Vancouver – For the third year in a row, most British Columbians are in favour of relying on red light cameras to capture speeding vehicles, a new Research Co. poll has found.

Find the full data set here

In the online survey of a representative provincial sample, 70% of British Columbians approve of the use of speed-on-green intersection cameras, while 24% disapprove and 5% are undecided.

Support for speed-on-green cameras is highest among women (74%), British Columbians aged 55 and over (77%) and residents of Vancouver Island (74%). Most voters who supported the BC New Democratic Party (NDP) (76%), the BC Liberals (74%) and the BC Green Party (65%) in the last provincial election are also in agreement.

Speed-on-green cameras are red light cameras that also capture vehicles that are speeding through intersections. Public backing for the use of this specific type of automated speed enforcement stood at 70% in a Research Co. survey conducted in 2018 and 68% in a poll conducted in 2019.

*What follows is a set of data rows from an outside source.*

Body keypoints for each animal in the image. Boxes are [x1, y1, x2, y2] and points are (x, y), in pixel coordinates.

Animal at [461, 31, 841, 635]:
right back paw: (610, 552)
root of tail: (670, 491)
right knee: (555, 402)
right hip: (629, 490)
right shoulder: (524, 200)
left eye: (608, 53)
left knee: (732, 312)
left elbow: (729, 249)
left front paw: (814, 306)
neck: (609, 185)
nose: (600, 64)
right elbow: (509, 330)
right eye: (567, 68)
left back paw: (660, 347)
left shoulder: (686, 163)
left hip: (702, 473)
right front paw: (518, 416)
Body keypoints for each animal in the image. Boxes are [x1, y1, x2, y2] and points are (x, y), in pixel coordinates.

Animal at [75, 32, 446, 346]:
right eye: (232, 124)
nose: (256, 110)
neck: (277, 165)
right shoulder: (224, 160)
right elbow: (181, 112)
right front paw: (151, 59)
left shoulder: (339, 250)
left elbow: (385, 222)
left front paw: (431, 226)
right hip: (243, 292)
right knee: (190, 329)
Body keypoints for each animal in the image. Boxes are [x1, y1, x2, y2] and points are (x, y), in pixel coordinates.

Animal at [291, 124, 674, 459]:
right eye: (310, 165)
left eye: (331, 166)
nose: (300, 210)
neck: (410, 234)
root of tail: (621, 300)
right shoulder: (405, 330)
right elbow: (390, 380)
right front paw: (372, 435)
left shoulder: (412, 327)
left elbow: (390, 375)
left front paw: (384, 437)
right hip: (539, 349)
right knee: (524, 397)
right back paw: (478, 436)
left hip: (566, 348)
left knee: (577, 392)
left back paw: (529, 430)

“British Columbians have been consistent in their overall analysis of automated speed enforcement,” says Mario Canseco, President of Research Co. “In the specific case of speed-on-green cameras, there is little difference between drivers (70%) and non-drivers (71%).”

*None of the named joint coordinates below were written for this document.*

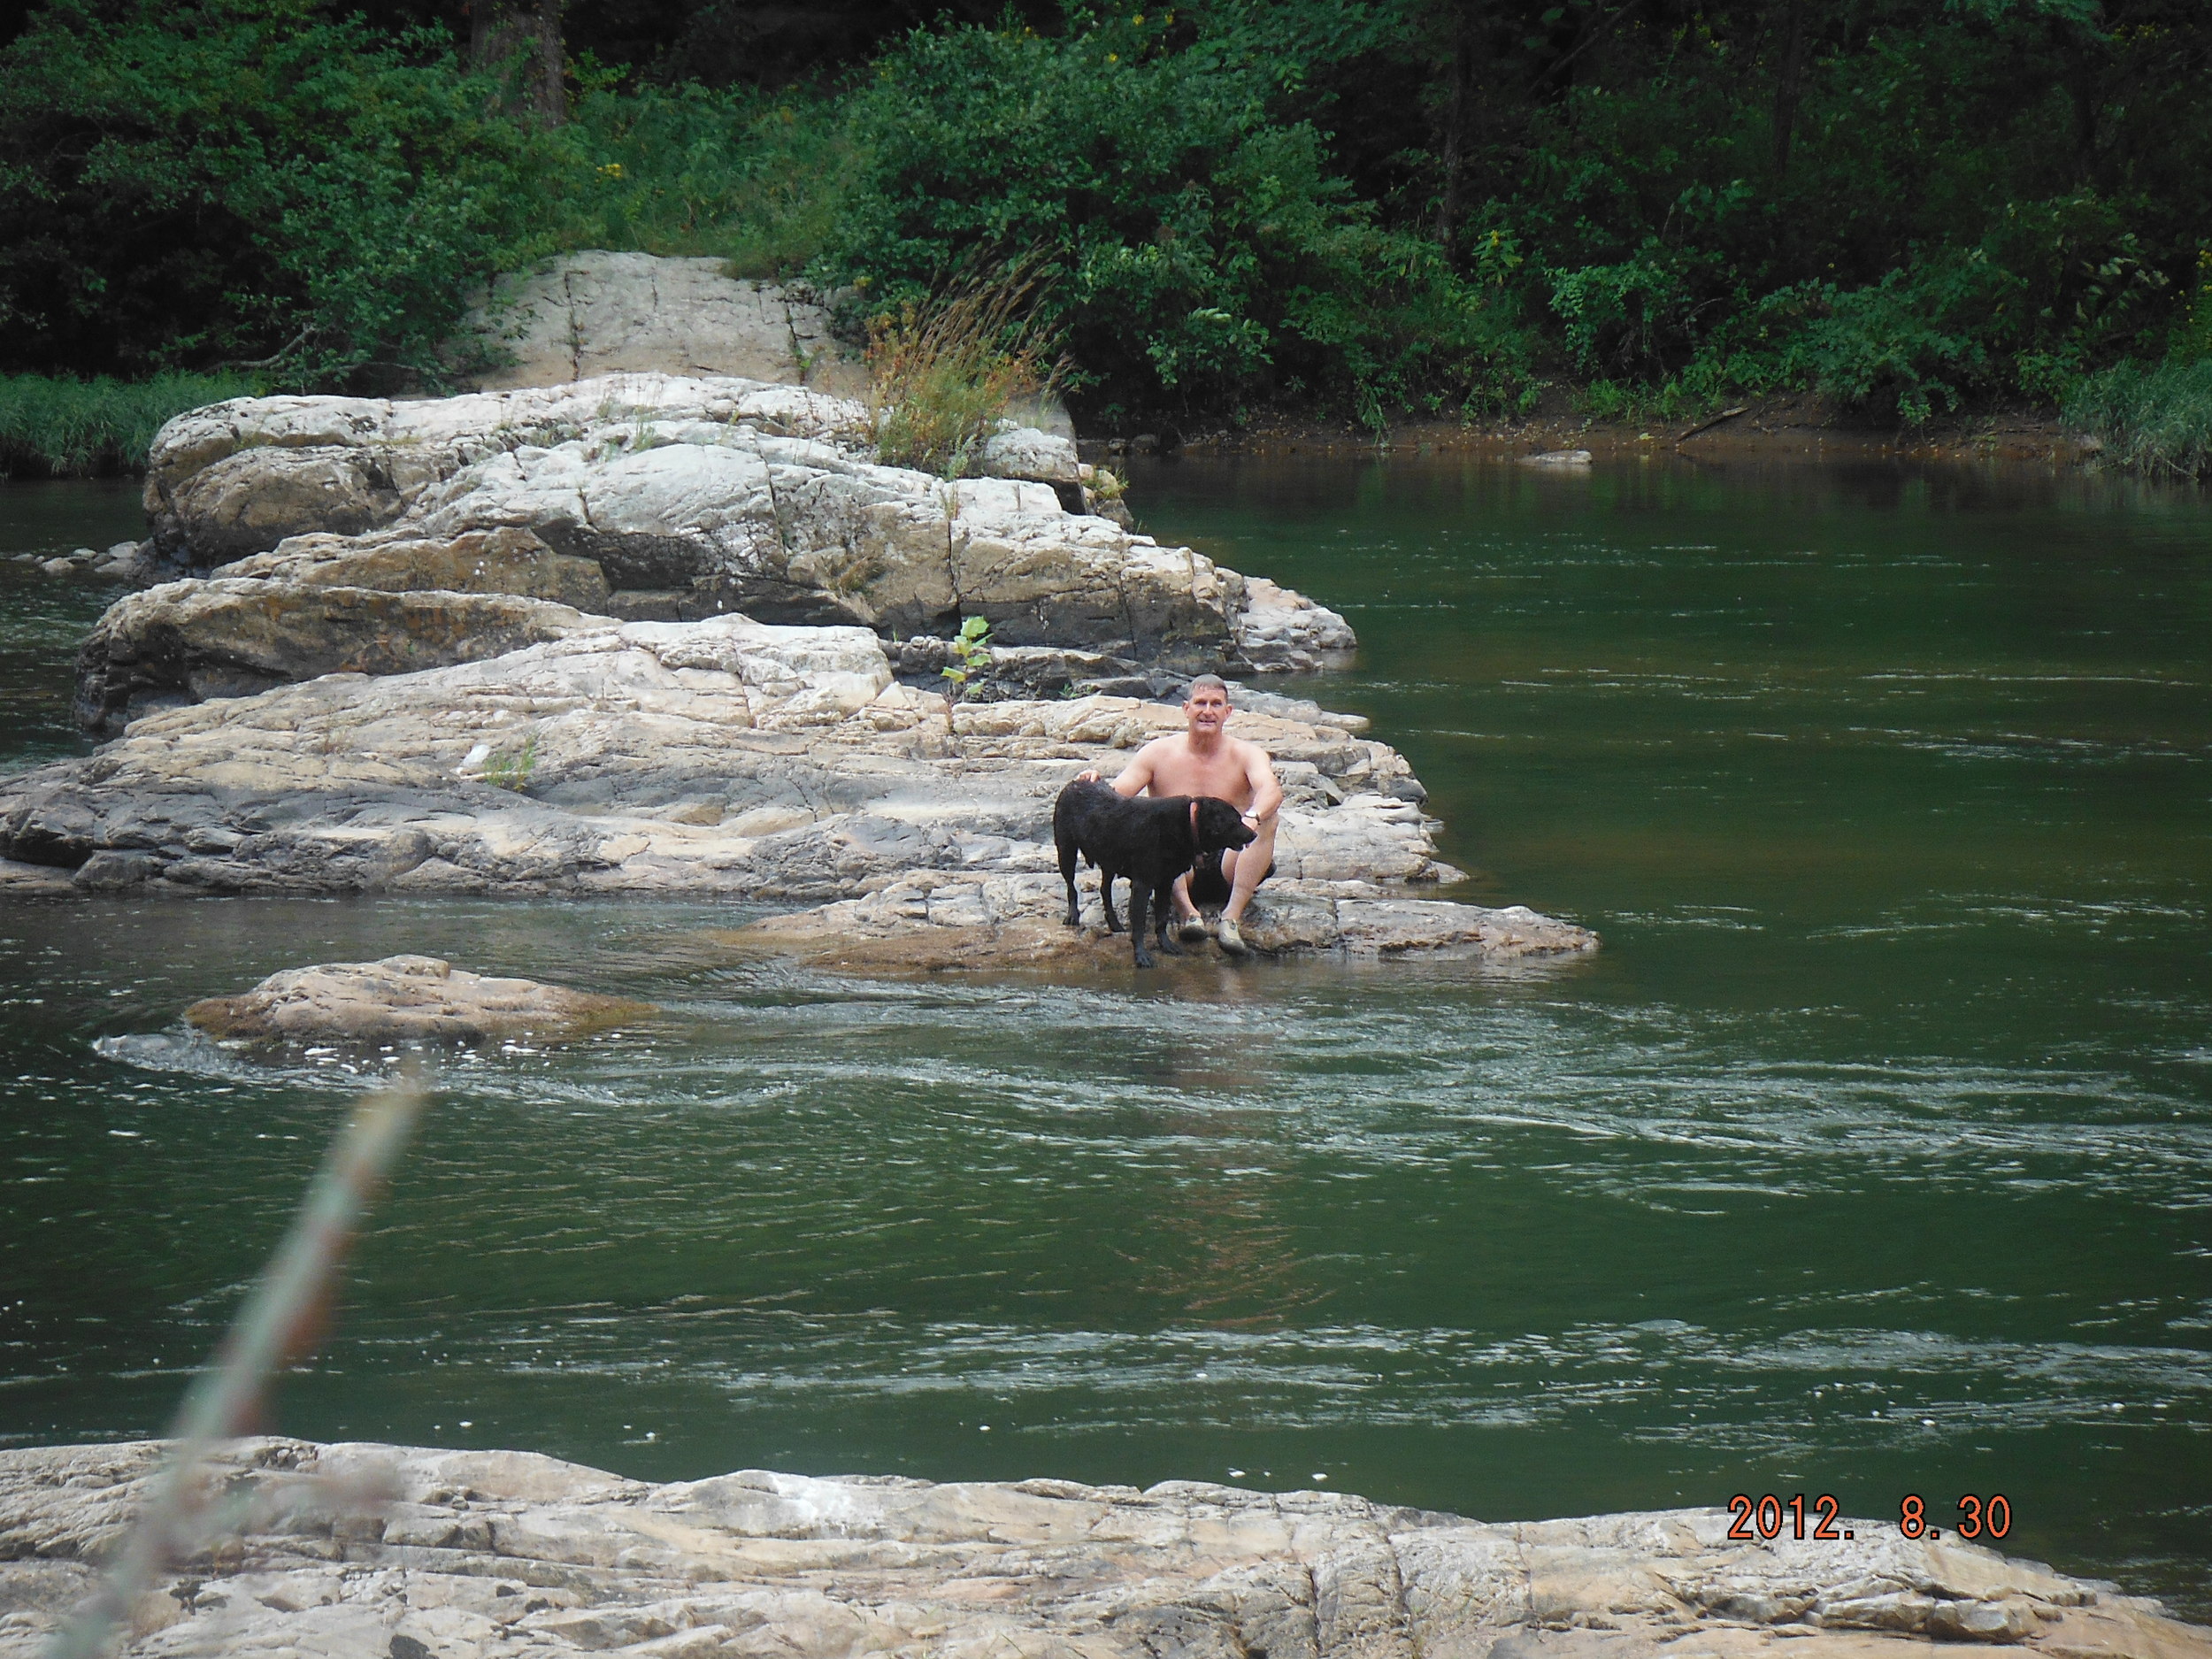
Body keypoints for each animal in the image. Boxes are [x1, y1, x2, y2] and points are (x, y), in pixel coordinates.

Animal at [1057, 783, 1256, 969]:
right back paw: (1072, 916)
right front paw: (1141, 956)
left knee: (1104, 890)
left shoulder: (1166, 883)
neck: (1189, 823)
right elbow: (1139, 925)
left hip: (1109, 861)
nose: (1255, 834)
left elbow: (1161, 919)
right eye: (1236, 821)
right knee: (1071, 888)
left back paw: (1115, 924)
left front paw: (1166, 945)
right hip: (1066, 852)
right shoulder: (1142, 885)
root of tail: (1073, 784)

Automated speed enforcement works by using cameras or sensors to pick up a vehicle speeding. A ticket is then issued to the owner of the vehicle. Driver’s license points are not issued as the driver of the vehicle cannot be identified.

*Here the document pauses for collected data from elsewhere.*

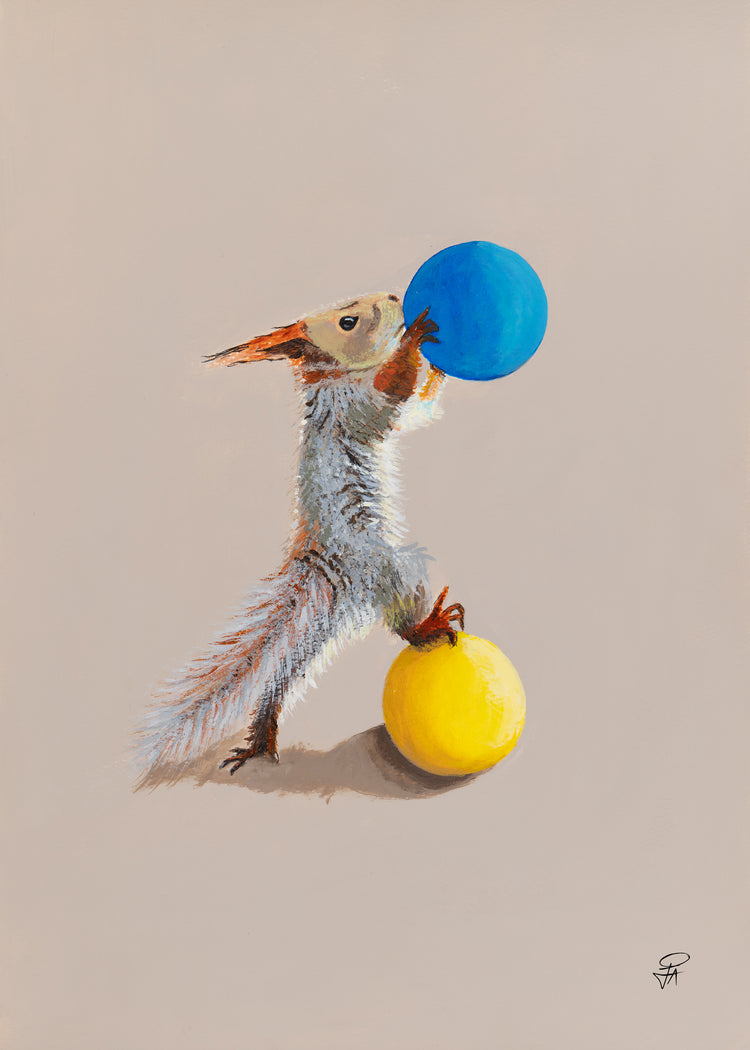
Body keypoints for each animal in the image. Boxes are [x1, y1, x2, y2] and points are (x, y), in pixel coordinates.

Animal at [135, 293, 465, 779]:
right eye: (348, 321)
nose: (393, 297)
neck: (332, 376)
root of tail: (325, 563)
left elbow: (418, 408)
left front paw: (436, 368)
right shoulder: (353, 405)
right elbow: (392, 391)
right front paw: (415, 337)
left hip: (331, 613)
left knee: (287, 671)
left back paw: (260, 737)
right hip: (392, 568)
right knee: (402, 623)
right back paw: (428, 625)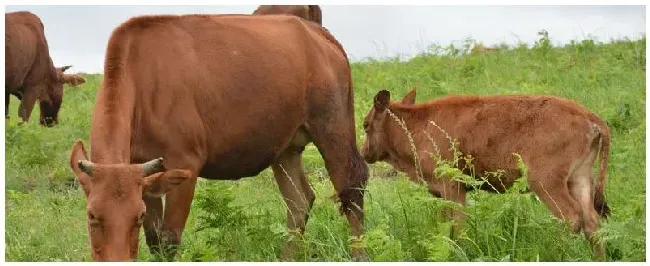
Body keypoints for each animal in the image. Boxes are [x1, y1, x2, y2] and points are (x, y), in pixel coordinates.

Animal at [69, 13, 370, 260]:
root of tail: (316, 32)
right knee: (299, 200)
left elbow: (169, 240)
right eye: (92, 215)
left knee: (351, 185)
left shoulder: (185, 162)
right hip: (285, 146)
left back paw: (359, 254)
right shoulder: (146, 174)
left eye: (137, 215)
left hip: (333, 124)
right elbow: (154, 241)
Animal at [362, 89, 612, 260]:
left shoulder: (452, 186)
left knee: (571, 217)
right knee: (591, 222)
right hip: (579, 179)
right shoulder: (444, 191)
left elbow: (458, 225)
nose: (364, 152)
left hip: (546, 183)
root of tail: (591, 118)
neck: (417, 127)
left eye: (365, 125)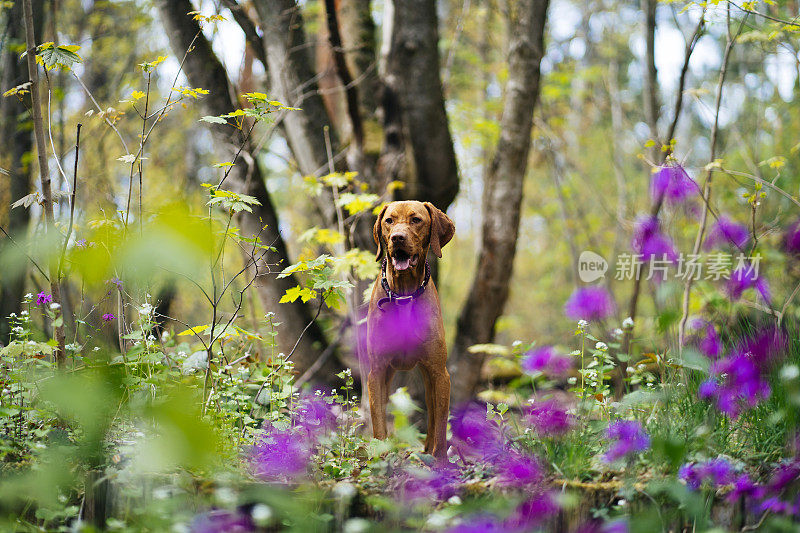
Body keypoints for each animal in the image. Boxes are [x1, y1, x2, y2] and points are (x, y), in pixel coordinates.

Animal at [368, 200, 456, 458]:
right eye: (389, 221)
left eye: (416, 220)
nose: (397, 237)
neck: (404, 292)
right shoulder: (377, 371)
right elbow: (379, 422)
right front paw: (381, 458)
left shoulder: (440, 373)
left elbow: (440, 425)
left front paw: (440, 462)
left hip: (429, 378)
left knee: (433, 414)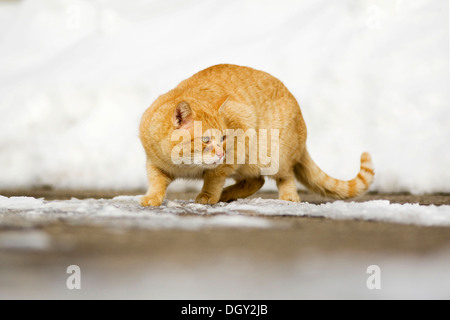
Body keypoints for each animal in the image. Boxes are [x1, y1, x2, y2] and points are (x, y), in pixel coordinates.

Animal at [140, 63, 372, 206]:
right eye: (206, 140)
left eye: (224, 138)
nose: (219, 153)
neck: (186, 165)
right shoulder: (155, 163)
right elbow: (156, 182)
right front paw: (152, 198)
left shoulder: (239, 136)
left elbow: (214, 178)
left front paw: (208, 195)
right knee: (255, 181)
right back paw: (228, 194)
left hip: (271, 155)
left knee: (283, 176)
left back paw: (286, 197)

More than two thirds of British Columbians also approve of the use of two other types of automated speed enforcement: fixed speed cameras, or cameras that stay in one location and measure speed as a vehicle passes (71%, +2 since 2019) and mobile speed cameras, which can be moved from place to place and measure speed as a vehicle passes (68%, +5 since 2019).

Almost three-in-five British Columbians (58%, +6 since 2019) are in favour of point-to-point speed enforcement, which uses cameras at two or more distant points on a road. The average speed of vehicles that pass between points is calculated and tickets are issued to vehicles whose average speed over the distance was excessive.

Methodology:
Results are based on an online study conducted from June 13 to June 15, 2020, among 800 adults in British Columbia. The data has been statistically weighted according to Canadian census figures for age, gender and region in British Columbia. The margin of error—which measures sample variability—is +/- 3.5 percentage points, nineteen times out of twenty.